The alumna of erstwhile Ravenshaw College said that the companies here, including Zydus and INTAS, too are investing in R&D, which is why it was possible to develop COVID vaccines in such a short span of time.
Talking about the criticism over the lightning-fast quest for vaccines, she said the quality did get compromised in certain aspects but most importantly millions of lives could be saved especially during the second wave when the so-called rich refused to share COVID vaccine technology with developing countries like India. “The pharma companies were working round-the-clock without a single day off. So to say that they did it just for profit would be wrong,” she stressed.
She further said that pharma companies are profitable organisations. “They have to make a profit so as to be able to invest in the R&D for the next drug. In certain cases, Panacea Biotic, where I am currently working, the margins are not very high. They have been serving billions of people with polio drops,” she said, adding that a balance has to be attained with some products in the basket solely for the welfare of people.
Elaborating on another positive outcome of COVID, she said that the pharma companies could script a success story with support from government agencies like ICMR, DBT and DST, which conducted the trials. “COVID has taught us a lesson about collaboration and the need to work together,” she said.
And as the saying (which has been altered a little) goes, you can take an Odia outside Odisha but you cannot take Odisha out of an Odia, Priyanka has been doing a bit to promote her culture and tradition in all the 30 years she has been away from the state. She is the founder member of Jagannath Cultural Academy for Research Centre in Ahmedabad, where she spent 15 good years.

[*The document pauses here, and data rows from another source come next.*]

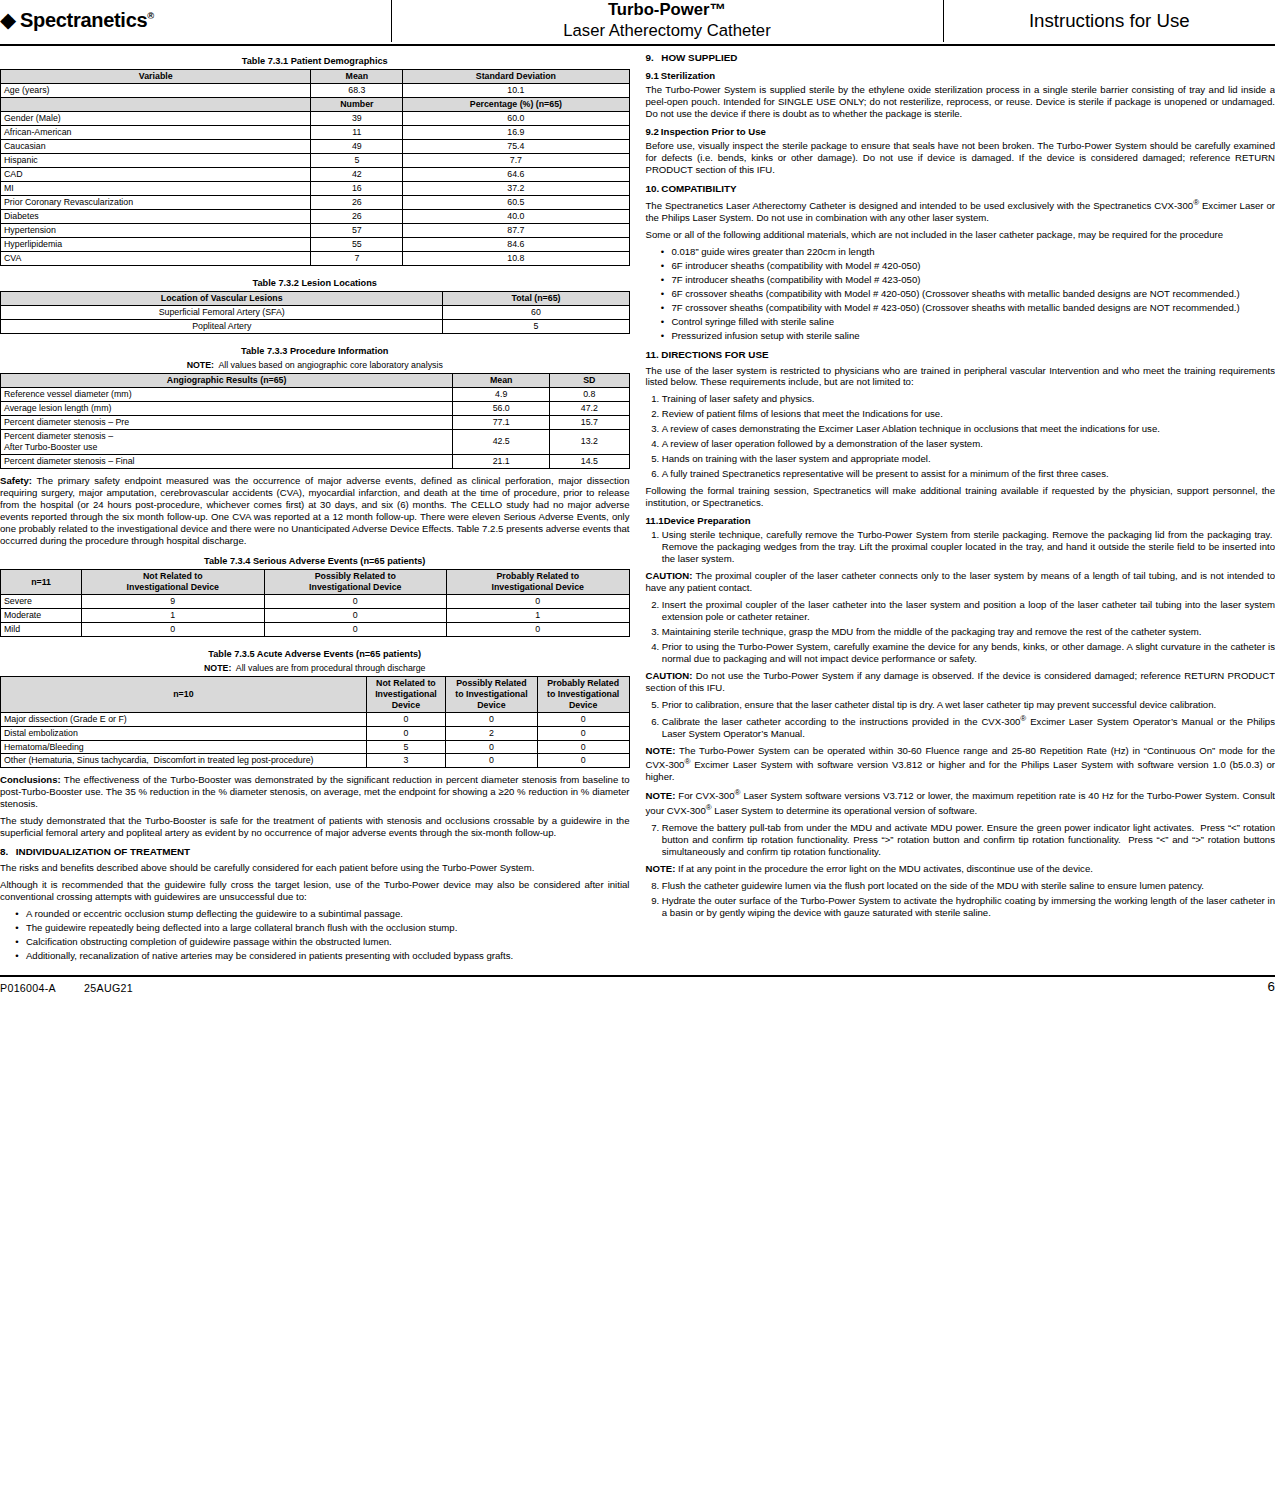◆Spectranetics®
Turbo-Power™
Laser Atherectomy Catheter
Instructions for Use
Table 7.3.1 Patient Demographics
| Variable | Mean | Standard Deviation |
| --- | --- | --- |
| Age (years) | 68.3 | 10.1 |
| | Number | Percentage (%) (n=65) |
| Gender (Male) | 39 | 60.0 |
| African-American | 11 | 16.9 |
| Caucasian | 49 | 75.4 |
| Hispanic | 5 | 7.7 |
| CAD | 42 | 64.6 |
| MI | 16 | 37.2 |
| Prior Coronary Revascularization | 26 | 60.5 |
| Diabetes | 26 | 40.0 |
| Hypertension | 57 | 87.7 |
| Hyperlipidemia | 55 | 84.6 |
| CVA | 7 | 10.8 |
Table 7.3.2 Lesion Locations
| Location of Vascular Lesions | Total (n=65) |
| --- | --- |
| Superficial Femoral Artery (SFA) | 60 |
| Popliteal Artery | 5 |
Table 7.3.3 Procedure Information
NOTE: All values based on angiographic core laboratory analysis
| Angiographic Results (n=65) | Mean | SD |
| --- | --- | --- |
| Reference vessel diameter (mm) | 4.9 | 0.8 |
| Average lesion length (mm) | 56.0 | 47.2 |
| Percent diameter stenosis – Pre | 77.1 | 15.7 |
| Percent diameter stenosis – After Turbo-Booster use | 42.5 | 13.2 |
| Percent diameter stenosis – Final | 21.1 | 14.5 |
Safety: The primary safety endpoint measured was the occurrence of major adverse events, defined as clinical perforation, major dissection requiring surgery, major amputation, cerebrovascular accidents (CVA), myocardial infarction, and death at the time of procedure, prior to release from the hospital (or 24 hours post-procedure, whichever comes first) at 30 days, and six (6) months. The CELLO study had no major adverse events reported through the six month follow-up. One CVA was reported at a 12 month follow-up. There were eleven Serious Adverse Events, only one probably related to the investigational device and there were no Unanticipated Adverse Device Effects. Table 7.2.5 presents adverse events that occurred during the procedure through hospital discharge.
Table 7.3.4 Serious Adverse Events (n=65 patients)
| n=11 | Not Related to Investigational Device | Possibly Related to Investigational Device | Probably Related to Investigational Device |
| --- | --- | --- | --- |
| Severe | 9 | 0 | 0 |
| Moderate | 1 | 0 | 1 |
| Mild | 0 | 0 | 0 |
Table 7.3.5 Acute Adverse Events (n=65 patients)
NOTE: All values are from procedural through discharge
| n=10 | Not Related to Investigational Device | Possibly Related to Investigational Device | Probably Related to Investigational Device |
| --- | --- | --- | --- |
| Major dissection (Grade E or F) | 0 | 0 | 0 |
| Distal embolization | 0 | 2 | 0 |
| Hematoma/Bleeding | 5 | 0 | 0 |
| Other (Hematuria, Sinus tachycardia, Discomfort in treated leg post-procedure) | 3 | 0 | 0 |
Conclusions: The effectiveness of the Turbo-Booster was demonstrated by the significant reduction in percent diameter stenosis from baseline to post-Turbo-Booster use. The 35 % reduction in the % diameter stenosis, on average, met the endpoint for showing a ≥20 % reduction in % diameter stenosis.
The study demonstrated that the Turbo-Booster is safe for the treatment of patients with stenosis and occlusions crossable by a guidewire in the superficial femoral artery and popliteal artery as evident by no occurrence of major adverse events through the six-month follow-up.
8. INDIVIDUALIZATION OF TREATMENT
The risks and benefits described above should be carefully considered for each patient before using the Turbo-Power System.
Although it is recommended that the guidewire fully cross the target lesion, use of the Turbo-Power device may also be considered after initial conventional crossing attempts with guidewires are unsuccessful due to:
A rounded or eccentric occlusion stump deflecting the guidewire to a subintimal passage.
The guidewire repeatedly being deflected into a large collateral branch flush with the occlusion stump.
Calcification obstructing completion of guidewire passage within the obstructed lumen.
Additionally, recanalization of native arteries may be considered in patients presenting with occluded bypass grafts.
9. HOW SUPPLIED
9.1 Sterilization
The Turbo-Power System is supplied sterile by the ethylene oxide sterilization process in a single sterile barrier consisting of tray and lid inside a peel-open pouch. Intended for SINGLE USE ONLY; do not resterilize, reprocess, or reuse. Device is sterile if package is unopened or undamaged. Do not use the device if there is doubt as to whether the package is sterile.
9.2 Inspection Prior to Use
Before use, visually inspect the sterile package to ensure that seals have not been broken. The Turbo-Power System should be carefully examined for defects (i.e. bends, kinks or other damage). Do not use if device is damaged. If the device is considered damaged; reference RETURN PRODUCT section of this IFU.
10. COMPATIBILITY
The Spectranetics Laser Atherectomy Catheter is designed and intended to be used exclusively with the Spectranetics CVX-300® Excimer Laser or the Philips Laser System. Do not use in combination with any other laser system.
Some or all of the following additional materials, which are not included in the laser catheter package, may be required for the procedure
0.018” guide wires greater than 220cm in length
6F introducer sheaths (compatibility with Model # 420-050)
7F introducer sheaths (compatibility with Model # 423-050)
6F crossover sheaths (compatibility with Model # 420-050) (Crossover sheaths with metallic banded designs are NOT recommended.)
7F crossover sheaths (compatibility with Model # 423-050) (Crossover sheaths with metallic banded designs are NOT recommended.)
Control syringe filled with sterile saline
Pressurized infusion setup with sterile saline
11. DIRECTIONS FOR USE
The use of the laser system is restricted to physicians who are trained in peripheral vascular Intervention and who meet the training requirements listed below. These requirements include, but are not limited to:
Training of laser safety and physics.
Review of patient films of lesions that meet the Indications for use.
A review of cases demonstrating the Excimer Laser Ablation technique in occlusions that meet the indications for use.
A review of laser operation followed by a demonstration of the laser system.
Hands on training with the laser system and appropriate model.
A fully trained Spectranetics representative will be present to assist for a minimum of the first three cases.
Following the formal training session, Spectranetics will make additional training available if requested by the physician, support personnel, the institution, or Spectranetics.
11.1 Device Preparation
Using sterile technique, carefully remove the Turbo-Power System from sterile packaging. Remove the packaging lid from the packaging tray. Remove the packaging wedges from the tray. Lift the proximal coupler located in the tray, and hand it outside the sterile field to be inserted into the laser system.
CAUTION: The proximal coupler of the laser catheter connects only to the laser system by means of a length of tail tubing, and is not intended to have any patient contact.
Insert the proximal coupler of the laser catheter into the laser system and position a loop of the laser catheter tail tubing into the laser system extension pole or catheter retainer.
Maintaining sterile technique, grasp the MDU from the middle of the packaging tray and remove the rest of the catheter system.
Prior to using the Turbo-Power System, carefully examine the device for any bends, kinks, or other damage. A slight curvature in the catheter is normal due to packaging and will not impact device performance or safety.
CAUTION: Do not use the Turbo-Power System if any damage is observed. If the device is considered damaged; reference RETURN PRODUCT section of this IFU.
Prior to calibration, ensure that the laser catheter distal tip is dry. A wet laser catheter tip may prevent successful device calibration.
Calibrate the laser catheter according to the instructions provided in the CVX-300® Excimer Laser System Operator’s Manual or the Philips Laser System Operator’s Manual.
NOTE: The Turbo-Power System can be operated within 30-60 Fluence range and 25-80 Repetition Rate (Hz) in “Continuous On” mode for the CVX-300® Excimer Laser System with software version V3.812 or higher and for the Philips Laser System with software version 1.0 (b5.0.3) or higher.
NOTE: For CVX-300® Laser System software versions V3.712 or lower, the maximum repetition rate is 40 Hz for the Turbo-Power System. Consult your CVX-300® Laser System to determine its operational version of software.
Remove the battery pull-tab from under the MDU and activate MDU power. Ensure the green power indicator light activates. Press “<” rotation button and confirm tip rotation functionality. Press “>” rotation button and confirm tip rotation functionality. Press “<” and “>” rotation buttons simultaneously and confirm tip rotation functionality.
NOTE: If at any point in the procedure the error light on the MDU activates, discontinue use of the device.
Flush the catheter guidewire lumen via the flush port located on the side of the MDU with sterile saline to ensure lumen patency.
Hydrate the outer surface of the Turbo-Power System to activate the hydrophilic coating by immersing the working length of the laser catheter in a basin or by gently wiping the device with gauze saturated with sterile saline.
P016004-A 25AUG21
6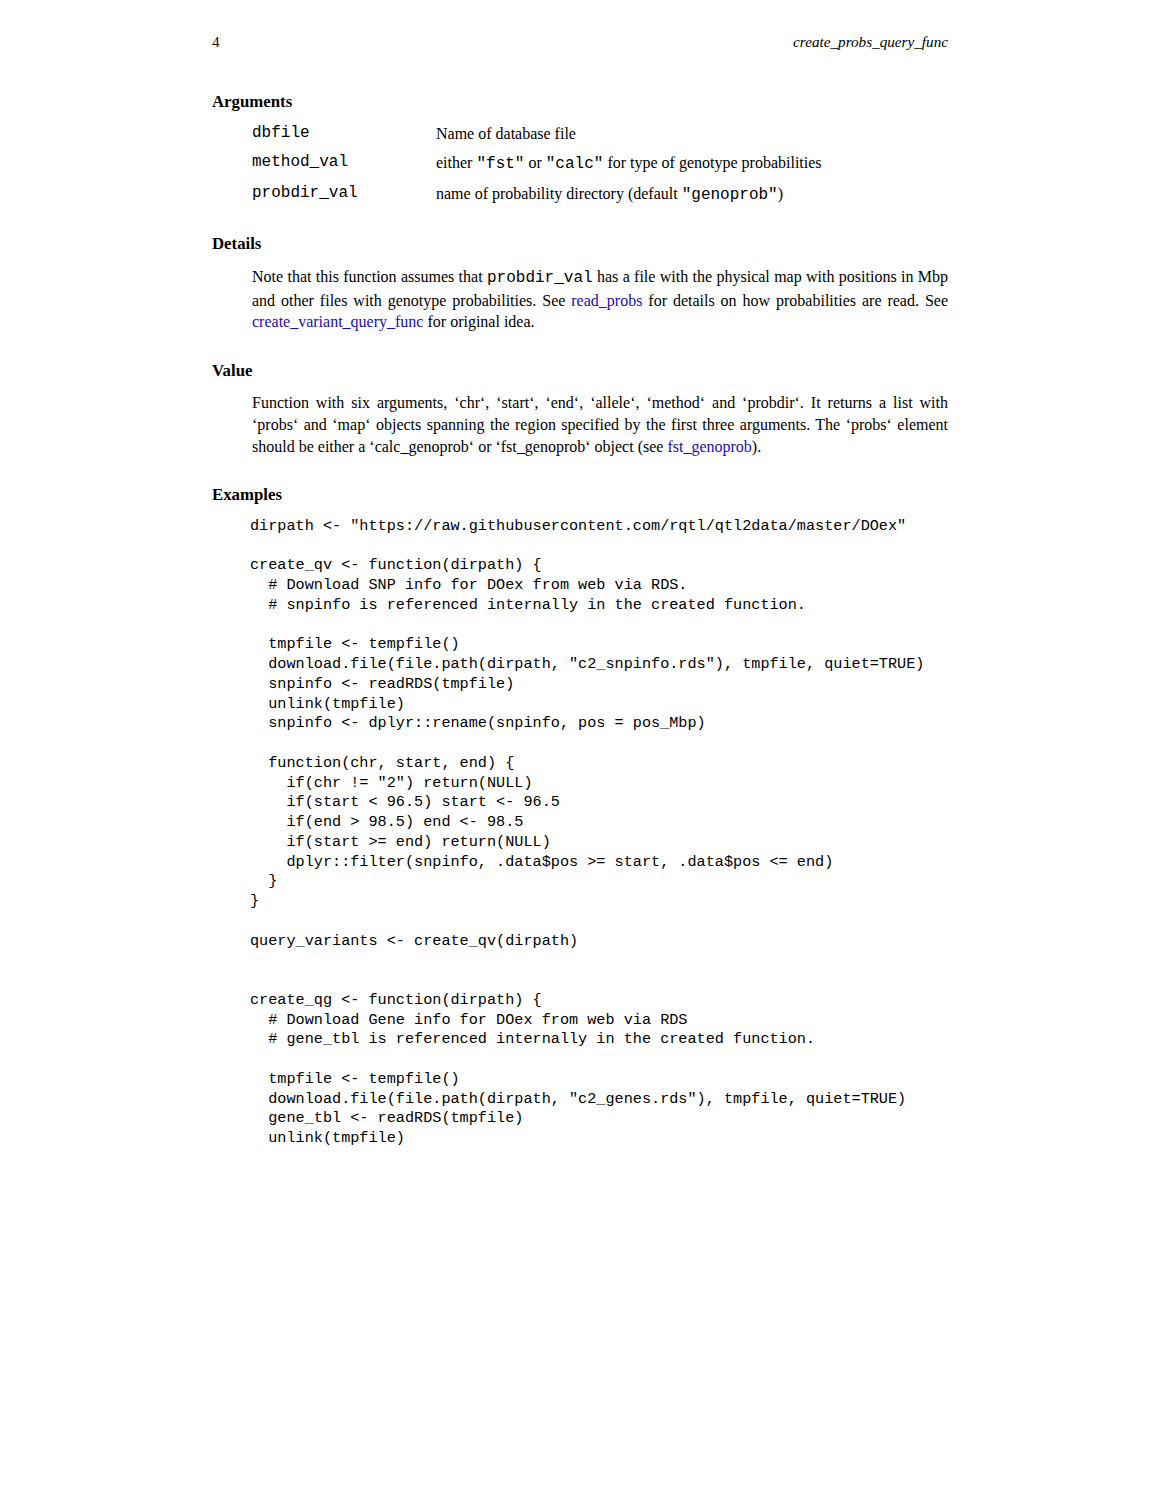4 create_probs_query_func
Arguments
dbfile
Name of database file
method_val
either "fst" or "calc" for type of genotype probabilities
probdir_val
name of probability directory (default "genoprob")
Details
Note that this function assumes that probdir_val has a file with the physical map with positions in Mbp and other files with genotype probabilities. See read_probs for details on how probabilities are read. See create_variant_query_func for original idea.
Value
Function with six arguments, ‘chr‘, ‘start‘, ‘end‘, ‘allele‘, ‘method‘ and ‘probdir‘. It returns a list with ‘probs‘ and ‘map‘ objects spanning the region specified by the first three arguments. The ‘probs‘ element should be either a ‘calc_genoprob‘ or ‘fst_genoprob‘ object (see fst_genoprob).
Examples
dirpath <- "https://raw.githubusercontent.com/rqtl/qtl2data/master/DOex"

create_qv <- function(dirpath) {
  # Download SNP info for DOex from web via RDS.
  # snpinfo is referenced internally in the created function.

  tmpfile <- tempfile()
  download.file(file.path(dirpath, "c2_snpinfo.rds"), tmpfile, quiet=TRUE)
  snpinfo <- readRDS(tmpfile)
  unlink(tmpfile)
  snpinfo <- dplyr::rename(snpinfo, pos = pos_Mbp)

  function(chr, start, end) {
    if(chr != "2") return(NULL)
    if(start < 96.5) start <- 96.5
    if(end > 98.5) end <- 98.5
    if(start >= end) return(NULL)
    dplyr::filter(snpinfo, .data$pos >= start, .data$pos <= end)
  }
}

query_variants <- create_qv(dirpath)


create_qg <- function(dirpath) {
  # Download Gene info for DOex from web via RDS
  # gene_tbl is referenced internally in the created function.

  tmpfile <- tempfile()
  download.file(file.path(dirpath, "c2_genes.rds"), tmpfile, quiet=TRUE)
  gene_tbl <- readRDS(tmpfile)
  unlink(tmpfile)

Her two daughters are trained in Odissi and they make at least one trip to Odisha every year. “We carry back foodstuff from the state in bags that were filled with gifts for family members,” she said.
Not to forget, the time in Odisha is spent on relishing chat, dahibara aloodum, lassi and Mahaprasad of Lord Jagannath with the must-visit to Puri. “I have introduced Cuttack mixture, arisa pitha and chhena poda to several people in Ahmedabad and Delhi,” she said.
Priyanka spent her childhood in Rairangpur and Udala, Baripada and Cuttack where she studied. “Now, all my relatives have settled in Bhubaneswar. If we think of coming back to Odisha, we too would stay in Bhubaneswar,” she said before signing off.